[Start of section]

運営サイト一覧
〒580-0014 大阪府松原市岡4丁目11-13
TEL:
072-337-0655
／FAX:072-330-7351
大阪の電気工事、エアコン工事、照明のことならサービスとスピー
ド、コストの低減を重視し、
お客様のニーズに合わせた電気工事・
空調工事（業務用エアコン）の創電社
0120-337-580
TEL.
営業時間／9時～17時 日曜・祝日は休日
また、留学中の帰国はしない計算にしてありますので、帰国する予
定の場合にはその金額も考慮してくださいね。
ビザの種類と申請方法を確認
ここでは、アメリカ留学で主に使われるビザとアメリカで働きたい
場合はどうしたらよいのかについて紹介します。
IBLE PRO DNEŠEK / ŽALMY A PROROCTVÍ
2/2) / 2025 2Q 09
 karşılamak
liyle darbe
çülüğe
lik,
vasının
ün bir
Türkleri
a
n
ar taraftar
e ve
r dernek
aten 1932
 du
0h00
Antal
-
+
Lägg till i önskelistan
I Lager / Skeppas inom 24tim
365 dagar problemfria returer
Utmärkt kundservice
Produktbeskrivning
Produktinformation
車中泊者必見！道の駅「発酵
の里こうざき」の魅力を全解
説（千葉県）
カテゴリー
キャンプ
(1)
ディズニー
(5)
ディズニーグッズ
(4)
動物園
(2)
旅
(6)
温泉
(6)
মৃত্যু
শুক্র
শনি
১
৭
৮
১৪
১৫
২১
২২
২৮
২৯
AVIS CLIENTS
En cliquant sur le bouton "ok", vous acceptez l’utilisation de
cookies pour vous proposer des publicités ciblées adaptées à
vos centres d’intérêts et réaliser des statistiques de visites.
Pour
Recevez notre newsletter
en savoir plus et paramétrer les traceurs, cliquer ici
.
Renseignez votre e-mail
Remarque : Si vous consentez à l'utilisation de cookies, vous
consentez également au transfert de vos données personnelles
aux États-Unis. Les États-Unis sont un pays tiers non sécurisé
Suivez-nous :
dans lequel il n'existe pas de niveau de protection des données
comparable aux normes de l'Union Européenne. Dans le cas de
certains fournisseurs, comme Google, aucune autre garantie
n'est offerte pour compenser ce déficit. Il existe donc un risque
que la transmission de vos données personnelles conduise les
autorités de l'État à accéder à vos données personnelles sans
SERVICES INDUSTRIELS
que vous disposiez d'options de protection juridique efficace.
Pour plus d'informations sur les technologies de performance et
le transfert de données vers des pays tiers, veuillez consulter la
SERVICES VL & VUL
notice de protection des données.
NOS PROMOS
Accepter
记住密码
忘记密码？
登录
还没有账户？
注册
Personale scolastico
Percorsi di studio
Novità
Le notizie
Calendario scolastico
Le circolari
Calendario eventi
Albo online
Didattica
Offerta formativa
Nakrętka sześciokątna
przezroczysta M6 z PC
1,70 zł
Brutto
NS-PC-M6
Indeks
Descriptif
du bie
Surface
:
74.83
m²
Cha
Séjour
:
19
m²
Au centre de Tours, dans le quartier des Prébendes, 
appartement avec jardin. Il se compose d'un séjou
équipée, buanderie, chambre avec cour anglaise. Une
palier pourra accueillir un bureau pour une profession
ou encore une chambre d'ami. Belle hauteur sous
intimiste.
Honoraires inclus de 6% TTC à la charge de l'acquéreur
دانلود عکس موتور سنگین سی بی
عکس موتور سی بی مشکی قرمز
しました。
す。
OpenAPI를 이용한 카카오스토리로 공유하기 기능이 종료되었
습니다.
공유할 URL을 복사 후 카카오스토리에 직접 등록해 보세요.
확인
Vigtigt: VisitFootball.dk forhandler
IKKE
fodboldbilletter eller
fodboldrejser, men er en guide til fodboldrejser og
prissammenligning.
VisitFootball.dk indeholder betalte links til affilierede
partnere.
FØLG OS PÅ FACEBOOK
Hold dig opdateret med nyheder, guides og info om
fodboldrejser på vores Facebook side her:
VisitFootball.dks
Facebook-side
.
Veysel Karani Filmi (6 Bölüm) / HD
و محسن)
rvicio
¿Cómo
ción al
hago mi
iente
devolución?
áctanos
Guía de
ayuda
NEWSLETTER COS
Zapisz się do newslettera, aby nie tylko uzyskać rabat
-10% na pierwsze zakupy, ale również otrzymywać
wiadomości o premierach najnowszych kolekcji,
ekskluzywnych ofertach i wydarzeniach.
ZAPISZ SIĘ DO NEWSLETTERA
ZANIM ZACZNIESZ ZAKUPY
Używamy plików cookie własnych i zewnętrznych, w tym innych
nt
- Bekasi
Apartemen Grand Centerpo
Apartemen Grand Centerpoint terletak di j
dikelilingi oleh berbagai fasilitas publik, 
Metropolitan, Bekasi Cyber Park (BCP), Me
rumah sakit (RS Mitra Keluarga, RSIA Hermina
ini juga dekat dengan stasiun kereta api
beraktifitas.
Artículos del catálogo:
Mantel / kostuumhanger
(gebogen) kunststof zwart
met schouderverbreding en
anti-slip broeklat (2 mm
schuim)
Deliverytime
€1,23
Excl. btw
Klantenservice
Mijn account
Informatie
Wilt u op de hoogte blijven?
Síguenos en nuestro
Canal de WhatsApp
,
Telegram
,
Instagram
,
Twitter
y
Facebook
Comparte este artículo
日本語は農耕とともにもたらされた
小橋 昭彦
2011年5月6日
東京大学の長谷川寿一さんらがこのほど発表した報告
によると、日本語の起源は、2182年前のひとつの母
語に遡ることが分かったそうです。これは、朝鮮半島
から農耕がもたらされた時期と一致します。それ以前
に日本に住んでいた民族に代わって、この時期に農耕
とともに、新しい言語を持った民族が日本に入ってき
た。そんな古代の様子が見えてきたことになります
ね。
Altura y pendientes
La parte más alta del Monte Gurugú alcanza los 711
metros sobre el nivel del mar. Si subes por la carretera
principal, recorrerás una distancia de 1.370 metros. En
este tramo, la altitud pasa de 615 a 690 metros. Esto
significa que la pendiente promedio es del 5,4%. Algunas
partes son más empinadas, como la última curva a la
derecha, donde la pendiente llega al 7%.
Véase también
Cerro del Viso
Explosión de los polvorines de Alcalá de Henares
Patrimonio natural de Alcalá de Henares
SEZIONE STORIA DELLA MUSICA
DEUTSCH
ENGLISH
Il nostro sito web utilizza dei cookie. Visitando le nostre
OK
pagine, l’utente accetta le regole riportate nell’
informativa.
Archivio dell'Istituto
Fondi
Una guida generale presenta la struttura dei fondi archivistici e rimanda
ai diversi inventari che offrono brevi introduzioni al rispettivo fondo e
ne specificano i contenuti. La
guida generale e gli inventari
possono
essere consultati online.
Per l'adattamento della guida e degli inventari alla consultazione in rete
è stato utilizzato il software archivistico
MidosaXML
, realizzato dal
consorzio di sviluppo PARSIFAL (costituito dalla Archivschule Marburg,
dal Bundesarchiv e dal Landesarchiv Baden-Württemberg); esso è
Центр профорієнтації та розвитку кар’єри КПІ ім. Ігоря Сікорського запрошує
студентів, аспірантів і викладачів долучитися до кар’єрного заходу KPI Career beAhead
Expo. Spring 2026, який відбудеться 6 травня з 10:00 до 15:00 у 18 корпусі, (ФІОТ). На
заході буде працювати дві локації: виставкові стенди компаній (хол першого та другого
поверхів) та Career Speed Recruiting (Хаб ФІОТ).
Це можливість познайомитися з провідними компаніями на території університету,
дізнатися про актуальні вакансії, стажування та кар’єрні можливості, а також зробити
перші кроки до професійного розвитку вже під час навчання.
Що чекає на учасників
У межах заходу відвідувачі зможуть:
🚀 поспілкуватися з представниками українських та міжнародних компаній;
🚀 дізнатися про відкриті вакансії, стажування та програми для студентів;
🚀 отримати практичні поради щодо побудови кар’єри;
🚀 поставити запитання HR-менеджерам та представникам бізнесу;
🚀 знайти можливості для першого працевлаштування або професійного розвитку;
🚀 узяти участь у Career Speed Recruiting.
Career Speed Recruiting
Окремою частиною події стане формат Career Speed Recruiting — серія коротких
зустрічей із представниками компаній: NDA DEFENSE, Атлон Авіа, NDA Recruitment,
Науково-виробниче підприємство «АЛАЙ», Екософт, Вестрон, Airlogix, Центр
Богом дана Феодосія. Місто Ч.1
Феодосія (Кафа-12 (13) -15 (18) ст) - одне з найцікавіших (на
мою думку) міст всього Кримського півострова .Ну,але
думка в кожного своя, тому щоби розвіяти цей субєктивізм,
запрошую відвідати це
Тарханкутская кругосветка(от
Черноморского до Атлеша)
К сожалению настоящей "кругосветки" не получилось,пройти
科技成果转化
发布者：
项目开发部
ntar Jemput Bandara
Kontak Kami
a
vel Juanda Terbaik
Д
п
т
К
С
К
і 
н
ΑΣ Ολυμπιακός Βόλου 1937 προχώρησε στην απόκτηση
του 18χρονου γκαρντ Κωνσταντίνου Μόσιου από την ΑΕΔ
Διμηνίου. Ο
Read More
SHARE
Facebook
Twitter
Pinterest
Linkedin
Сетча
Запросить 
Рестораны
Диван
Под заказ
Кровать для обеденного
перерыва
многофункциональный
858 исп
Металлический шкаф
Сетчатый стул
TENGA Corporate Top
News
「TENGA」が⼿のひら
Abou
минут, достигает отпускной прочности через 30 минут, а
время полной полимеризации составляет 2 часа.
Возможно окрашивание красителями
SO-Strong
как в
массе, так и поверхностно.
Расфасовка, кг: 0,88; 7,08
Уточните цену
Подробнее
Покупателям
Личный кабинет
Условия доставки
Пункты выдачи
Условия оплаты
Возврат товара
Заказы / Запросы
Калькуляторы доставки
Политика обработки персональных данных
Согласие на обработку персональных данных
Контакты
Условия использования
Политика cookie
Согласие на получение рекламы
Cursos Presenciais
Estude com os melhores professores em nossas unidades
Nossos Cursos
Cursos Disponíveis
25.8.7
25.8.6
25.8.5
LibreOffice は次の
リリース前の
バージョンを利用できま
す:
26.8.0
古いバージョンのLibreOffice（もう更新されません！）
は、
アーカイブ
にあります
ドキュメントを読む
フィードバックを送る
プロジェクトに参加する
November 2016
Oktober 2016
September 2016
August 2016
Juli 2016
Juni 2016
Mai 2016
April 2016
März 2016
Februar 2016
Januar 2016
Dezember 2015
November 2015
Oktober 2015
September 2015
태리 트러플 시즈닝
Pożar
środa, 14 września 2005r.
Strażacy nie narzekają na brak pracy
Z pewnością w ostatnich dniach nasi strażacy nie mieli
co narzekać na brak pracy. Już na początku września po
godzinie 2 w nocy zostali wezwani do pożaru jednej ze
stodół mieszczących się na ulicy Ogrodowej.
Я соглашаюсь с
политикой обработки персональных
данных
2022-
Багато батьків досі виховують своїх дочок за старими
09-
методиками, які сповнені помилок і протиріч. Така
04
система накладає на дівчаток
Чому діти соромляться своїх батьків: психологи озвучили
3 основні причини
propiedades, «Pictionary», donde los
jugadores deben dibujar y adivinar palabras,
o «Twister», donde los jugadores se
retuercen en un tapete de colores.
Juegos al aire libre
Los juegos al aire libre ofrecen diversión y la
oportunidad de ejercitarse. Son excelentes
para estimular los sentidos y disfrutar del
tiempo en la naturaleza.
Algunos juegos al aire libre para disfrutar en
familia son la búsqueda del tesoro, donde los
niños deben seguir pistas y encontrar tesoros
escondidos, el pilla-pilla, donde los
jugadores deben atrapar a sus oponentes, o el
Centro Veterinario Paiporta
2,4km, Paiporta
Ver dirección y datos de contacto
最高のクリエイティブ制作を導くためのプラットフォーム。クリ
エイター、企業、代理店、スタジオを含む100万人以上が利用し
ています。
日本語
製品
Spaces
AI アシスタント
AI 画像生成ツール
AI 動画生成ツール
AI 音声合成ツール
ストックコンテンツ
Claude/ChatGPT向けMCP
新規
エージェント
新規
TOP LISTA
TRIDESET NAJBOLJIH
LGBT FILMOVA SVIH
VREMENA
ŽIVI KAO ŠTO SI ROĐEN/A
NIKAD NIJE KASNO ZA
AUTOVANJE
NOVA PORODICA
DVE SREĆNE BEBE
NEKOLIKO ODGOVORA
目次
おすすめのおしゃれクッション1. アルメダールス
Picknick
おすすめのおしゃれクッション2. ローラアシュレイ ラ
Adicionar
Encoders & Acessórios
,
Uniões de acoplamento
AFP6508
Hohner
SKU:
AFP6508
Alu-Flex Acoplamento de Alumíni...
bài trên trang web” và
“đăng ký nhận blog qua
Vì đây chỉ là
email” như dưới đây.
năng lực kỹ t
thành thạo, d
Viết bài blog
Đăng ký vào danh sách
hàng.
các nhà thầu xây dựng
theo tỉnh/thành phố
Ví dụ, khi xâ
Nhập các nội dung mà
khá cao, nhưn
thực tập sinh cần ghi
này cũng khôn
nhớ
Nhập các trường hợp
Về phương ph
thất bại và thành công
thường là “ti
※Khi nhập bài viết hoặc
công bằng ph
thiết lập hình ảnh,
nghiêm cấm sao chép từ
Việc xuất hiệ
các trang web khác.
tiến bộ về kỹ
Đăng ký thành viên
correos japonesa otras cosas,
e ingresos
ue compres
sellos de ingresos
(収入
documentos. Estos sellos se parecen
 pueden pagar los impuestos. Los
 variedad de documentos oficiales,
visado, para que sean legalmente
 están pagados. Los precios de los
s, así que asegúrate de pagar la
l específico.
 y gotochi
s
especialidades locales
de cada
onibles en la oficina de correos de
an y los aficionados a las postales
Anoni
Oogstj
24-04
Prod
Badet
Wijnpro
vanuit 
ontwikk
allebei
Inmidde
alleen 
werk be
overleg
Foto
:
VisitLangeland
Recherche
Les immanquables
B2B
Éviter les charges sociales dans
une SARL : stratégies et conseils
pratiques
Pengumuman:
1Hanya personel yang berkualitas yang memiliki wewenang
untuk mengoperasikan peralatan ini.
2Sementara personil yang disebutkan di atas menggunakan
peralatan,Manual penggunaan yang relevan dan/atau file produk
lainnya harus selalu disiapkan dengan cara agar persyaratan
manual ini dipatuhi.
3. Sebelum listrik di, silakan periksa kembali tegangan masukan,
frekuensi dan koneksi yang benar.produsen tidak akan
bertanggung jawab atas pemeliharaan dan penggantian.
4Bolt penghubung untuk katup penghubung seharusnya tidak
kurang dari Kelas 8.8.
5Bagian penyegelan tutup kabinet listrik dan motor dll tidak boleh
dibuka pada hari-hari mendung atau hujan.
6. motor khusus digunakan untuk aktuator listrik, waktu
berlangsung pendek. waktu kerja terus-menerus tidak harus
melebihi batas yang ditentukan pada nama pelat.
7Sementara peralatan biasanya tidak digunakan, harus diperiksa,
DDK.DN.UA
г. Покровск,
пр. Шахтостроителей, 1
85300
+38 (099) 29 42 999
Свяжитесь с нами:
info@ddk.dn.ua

[End of section]

[About this exercise] Copy the entries above word for word, from the first line through the line containing "consentez également au". Include both of those lines.

[Solution below]
運営サイト一覧
〒580-0014 大阪府松原市岡4丁目11-13
TEL:
072-337-0655
／FAX:072-330-7351
大阪の電気工事、エアコン工事、照明のことならサービスとスピー
ド、コストの低減を重視し、
お客様のニーズに合わせた電気工事・
空調工事（業務用エアコン）の創電社
0120-337-580
TEL.
営業時間／9時～17時 日曜・祝日は休日
また、留学中の帰国はしない計算にしてありますので、帰国する予
定の場合にはその金額も考慮してくださいね。
ビザの種類と申請方法を確認
ここでは、アメリカ留学で主に使われるビザとアメリカで働きたい
場合はどうしたらよいのかについて紹介します。
IBLE PRO DNEŠEK / ŽALMY A PROROCTVÍ
2/2) / 2025 2Q 09
 karşılamak
liyle darbe
çülüğe
lik,
vasının
ün bir
Türkleri
a
n
ar taraftar
e ve
r dernek
aten 1932
 du
0h00
Antal
-
+
Lägg till i önskelistan
I Lager / Skeppas inom 24tim
365 dagar problemfria returer
Utmärkt kundservice
Produktbeskrivning
Produktinformation
車中泊者必見！道の駅「発酵
の里こうざき」の魅力を全解
説（千葉県）
カテゴリー
キャンプ
(1)
ディズニー
(5)
ディズニーグッズ
(4)
動物園
(2)
旅
(6)
温泉
(6)
মৃত্যু
শুক্র
শনি
১
৭
৮
১৪
১৫
২১
২২
২৮
২৯
AVIS CLIENTS
En cliquant sur le bouton "ok", vous acceptez l’utilisation de
cookies pour vous proposer des publicités ciblées adaptées à
vos centres d’intérêts et réaliser des statistiques de visites.
Pour
Recevez notre newsletter
en savoir plus et paramétrer les traceurs, cliquer ici
.
Renseignez votre e-mail
Remarque : Si vous consentez à l'utilisation de cookies, vous
consentez également au transfert de vos données personnelles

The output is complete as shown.